Ayant beaucoup travaillé en télévision depuis plusieurs années, le cinéaste Carlos Ferrand revient au grand écran avec le documentaire Americano, un long métrage au coeur aussi grand que tout un continent. Présentement à l'affiche d'Ex-Centris.

La vérité sort de la bouche des enfants. Quand coule du sang flamand, amérindien, juif, français, sicilien, péruvien et québécois dans les veines, cela aboutit à une réplique imparable: «Papa, je suis un mélangeur», a déjà déclaré le petit Pascual, 6 ans, à son père, Carlos Ferrand.

Le cinéaste de 62 ans, qui a aussi une fille de 13 ans, fait comme ses enfants. Il mélange et il assume. Son dernier film, le documentaire Americano, entremêle habilement divers destins issus, dans le fond, d'une même famille: les autochtones d'Amérique, les exclus et laissés-pour-compte, tous des exilés de l'intérieur.
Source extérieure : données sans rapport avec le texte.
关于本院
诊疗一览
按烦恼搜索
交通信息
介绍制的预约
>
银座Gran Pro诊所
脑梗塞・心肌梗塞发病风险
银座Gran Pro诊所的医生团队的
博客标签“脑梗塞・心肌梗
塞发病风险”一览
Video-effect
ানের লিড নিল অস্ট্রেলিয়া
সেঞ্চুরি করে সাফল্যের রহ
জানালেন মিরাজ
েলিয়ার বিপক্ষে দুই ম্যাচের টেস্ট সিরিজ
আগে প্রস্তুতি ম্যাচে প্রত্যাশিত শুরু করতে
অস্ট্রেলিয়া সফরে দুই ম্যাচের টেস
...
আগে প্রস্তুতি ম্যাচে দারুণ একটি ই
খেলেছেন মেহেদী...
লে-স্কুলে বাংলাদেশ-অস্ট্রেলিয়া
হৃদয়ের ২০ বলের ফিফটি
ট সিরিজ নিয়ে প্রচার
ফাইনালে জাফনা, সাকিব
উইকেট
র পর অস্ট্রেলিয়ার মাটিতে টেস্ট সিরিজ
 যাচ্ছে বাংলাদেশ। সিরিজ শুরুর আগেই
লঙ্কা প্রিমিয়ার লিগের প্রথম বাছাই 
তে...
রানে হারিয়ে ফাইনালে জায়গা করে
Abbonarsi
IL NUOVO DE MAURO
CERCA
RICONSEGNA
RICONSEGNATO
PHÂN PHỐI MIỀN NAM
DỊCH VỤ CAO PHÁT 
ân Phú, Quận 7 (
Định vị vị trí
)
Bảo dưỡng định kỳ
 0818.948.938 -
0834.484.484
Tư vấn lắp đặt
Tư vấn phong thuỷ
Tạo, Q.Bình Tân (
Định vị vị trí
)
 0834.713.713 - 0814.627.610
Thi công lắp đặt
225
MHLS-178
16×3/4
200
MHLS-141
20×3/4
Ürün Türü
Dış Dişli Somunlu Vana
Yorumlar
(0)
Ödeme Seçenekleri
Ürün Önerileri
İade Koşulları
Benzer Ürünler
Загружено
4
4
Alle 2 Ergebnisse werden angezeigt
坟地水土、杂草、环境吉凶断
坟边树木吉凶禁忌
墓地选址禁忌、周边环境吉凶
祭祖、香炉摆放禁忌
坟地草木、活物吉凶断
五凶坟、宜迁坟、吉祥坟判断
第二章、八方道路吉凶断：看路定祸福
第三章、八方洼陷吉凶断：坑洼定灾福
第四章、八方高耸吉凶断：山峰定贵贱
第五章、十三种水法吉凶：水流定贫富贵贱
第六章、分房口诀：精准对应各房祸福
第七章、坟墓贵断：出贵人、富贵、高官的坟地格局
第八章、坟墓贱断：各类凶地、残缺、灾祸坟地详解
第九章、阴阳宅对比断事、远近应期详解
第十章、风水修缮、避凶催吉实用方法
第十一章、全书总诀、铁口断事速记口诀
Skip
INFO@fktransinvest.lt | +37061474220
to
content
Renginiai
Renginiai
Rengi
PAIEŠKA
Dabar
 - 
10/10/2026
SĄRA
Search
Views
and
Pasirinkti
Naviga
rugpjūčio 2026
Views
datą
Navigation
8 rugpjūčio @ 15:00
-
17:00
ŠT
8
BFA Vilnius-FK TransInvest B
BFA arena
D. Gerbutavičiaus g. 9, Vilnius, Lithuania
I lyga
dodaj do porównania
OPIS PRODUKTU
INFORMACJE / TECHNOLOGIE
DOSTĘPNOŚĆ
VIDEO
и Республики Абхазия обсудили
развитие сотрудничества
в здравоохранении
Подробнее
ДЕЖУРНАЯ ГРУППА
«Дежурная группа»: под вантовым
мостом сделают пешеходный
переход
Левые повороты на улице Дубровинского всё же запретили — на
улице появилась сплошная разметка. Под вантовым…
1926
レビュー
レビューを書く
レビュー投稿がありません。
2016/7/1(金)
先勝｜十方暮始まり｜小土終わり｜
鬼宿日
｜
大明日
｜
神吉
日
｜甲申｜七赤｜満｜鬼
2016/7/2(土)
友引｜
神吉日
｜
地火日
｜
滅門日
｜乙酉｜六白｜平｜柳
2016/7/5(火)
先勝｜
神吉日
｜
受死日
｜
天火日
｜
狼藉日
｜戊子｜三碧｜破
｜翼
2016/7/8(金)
Carlos Ferrand est arrivé au Québec il y a 30 ans et a tissé une toile complexe de touche-à-tout du cinéma, slalomant entre la réalisation, l'écriture, la direction photo, le documentaire, la fiction et le corporatif. Il a réalisé une quarantaine de films et de vidéos.

«Je ne fais pas une oeuvre, je ne m'arrête pas à ça. Tout dépend des circonstances et des rencontres. Je suis circonstanciel», confie celui qui a travaillé avec Catherine Martin, Jean-Philippe Duval et Céline Baril au cours des dernières années.

On pourrait croire qu'Americano est une idée à lui. Non. C'est celle du documentariste et producteur Sylvain L'Espérance, des Films du Tricycle, qui l'a «poussé à faire le film», une expérience qui sest avérée fort plaisante.

«Quand j'ai commencé à faire du cinéma dans les années 70, je faisais des films expérimentaux. J'ai eu l'impression de renouer avec cette liberté avec Americano», dit-il.

Dit «personnel», son film ne fait pas dans l'introspection pour autant. Son regard est résolument tourné vers les autres. Le documentaire met en scène son propre passé et ses amis, mais il s'inscrit dans une tradition bien d'ici.

«Je suis fasciné par la place sacro-sainte qu'occupe la réalité dans l'esprit québécois, explique le cinéaste. Dans mon film, j'ai voulu que tout soit clair. Cette vision du cinéma documentaire, particulière au Québec, m'a beaucoup influencé.»

L'un des premiers projets de Carlos Ferrand a été de filmer la réforme agraire d'un gouvernement militaire de gauche dans les années 70 au Pérou. Il ne cache pas son inclination politique. Son film dénonce l'intolérance, la violence et autres discriminations, mais à l'opposé de ce que pourrait faire Michael Moore par exemple.

«On ne parle pas contre Bush dans le film, note-t-il. Je préférais montrer des gens qui font des choses positives pour amener le changement. Tout, dans le film, vient de mes personnages.»

Élevé dans une famille de classe aisée au Pérou, qui a tout perdu sous la dictature de gauche, il dit avoir toujours été sensible au sort des autochtones d'Amérique.

«Même aujourd'hui au Pérou, souligne-t-il, les Blancs sont profondément convaincus qu'ils sont meilleurs que les autochtones. Ce qui se passe en Bolivie avec Evo Morales, est très émouvant, dans ce sens.»

Ce qu'il a contre les États-Unis, c'est cette usurpation, selon lui, qui a été faite du nom laissé par Amerigo Vespucci sur les rives du Nouveau Monde, il y a plus de 500 ans. «Moi, je suis totalement americano, fait-il. Tout mon film consiste à dire que nous sommes tous américains. Je voulais déconstruire cette idée que les habitants des États-Unis sont les seuls Américains.»

Vert sexagénaire, notre Américain errant a encore bien des projets de films. Il voudrait, entre autres, aborder la question du racisme à nouveau en faisant un long métrage sur la révolution haïtienne. Malgré tout, Carlos Ferrand, mélangeur humaniste, a encore confiance à l'avenir du vivre ensemble. «Je ne suis pas cynique. Ceux qui ne croient à rien passent pour intelligents plus facilement. Je ne suis pas non plus fervent d'optimisme, mais de possibilisme. Les choses vont probablement s'envenimer, mais il est possible que ça aille mieux aussi.»